Unfortunately for a few Seattle teens, they personally dealt with their digital voyeur. Repeatedly.

Gawker's Valleywag blog broke the story of David Barksdale, a 27-year-old Google engineer who was fired for breaking the company's protocol on privacy, as well as making inappropriate threats toward at least four minors. While working as a site reliability engineer, Barksdale met the kids through a technology group and struck up a friendship. According to Valleywag, he spied on their Google accounts without consent, tapped Google Voice call logs, and threatened to call the girlfriend of a 15-year-old boy after retrieving her name and number.
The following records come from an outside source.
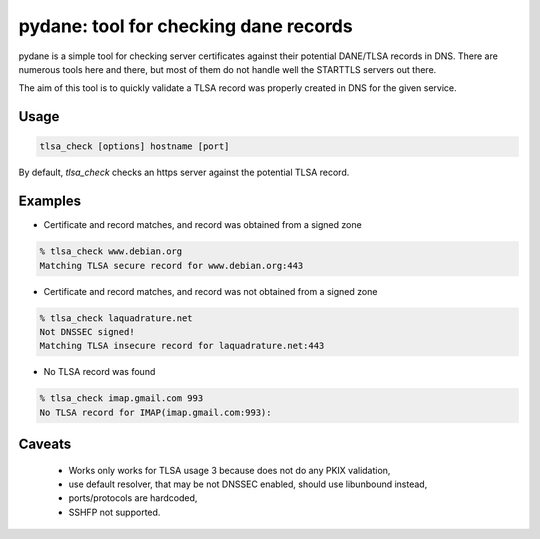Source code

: .. coding: utf-8

pydane: tool for checking dane records
======================================

pydane is a simple tool for checking server certificates against their
potential DANE/TLSA records in DNS. There are numerous tools here and
there, but most of them do not handle well the STARTTLS servers out
there.

The aim of this tool is to quickly validate a TLSA record was properly
created in DNS for the given service.

Usage
-----

.. code-block::

    tlsa_check [options] hostname [port]


By default, `tlsa_check` checks an https server against the potential
TLSA record.

Examples
--------

* Certificate and record matches, and record was obtained from a signed zone

.. code-block::

    % tlsa_check www.debian.org
    Matching TLSA secure record for www.debian.org:443

* Certificate and record matches, and record was not obtained from a signed zone

.. code-block::

    % tlsa_check laquadrature.net
    Not DNSSEC signed!
    Matching TLSA insecure record for laquadrature.net:443

* No TLSA record was found

.. code-block::

    % tlsa_check imap.gmail.com 993
    No TLSA record for IMAP(imap.gmail.com:993):


Caveats
-------

 * Works only works for TLSA usage 3 because does not do any PKIX validation,
 * use default resolver, that may be not DNSSEC enabled, should use libunbound instead,
 * ports/protocols are hardcoded,
 * SSHFP not supported.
Barksdale was also accused of quoting a kid's private instant message from a transcript he accessed and even went so far as to unblock himself from a Gtalk buddy list after a teen tried to cut communication with the creepy stalker.

Valleywag's source explained that while the relationship evolved into Unlawful Entry territory, there didn't seem to be anything sexual in nature. Nevertheless, Google rightfully sprung into action after being alerted to Barksdale behavior and promptly fired him on the spot. In a statement, Google's senior vice president of engineering, Bill Coughran said:
We dismissed David Barksdale for breaking Google's strict internal privacy policies. We carefully control the number of employees who have access to our systems, and we regularly upgrade our security controls -- for example, we are significantly increasing the amount of time we spend auditing our logs to ensure those controls are effective. That said, a limited number of people will always need to access these systems if we are to operate them properly -- which is why we take any breach so seriously.
Still, it doesn't make up for the fact that anyone had to feel violated by that weird 27-year-old longhair.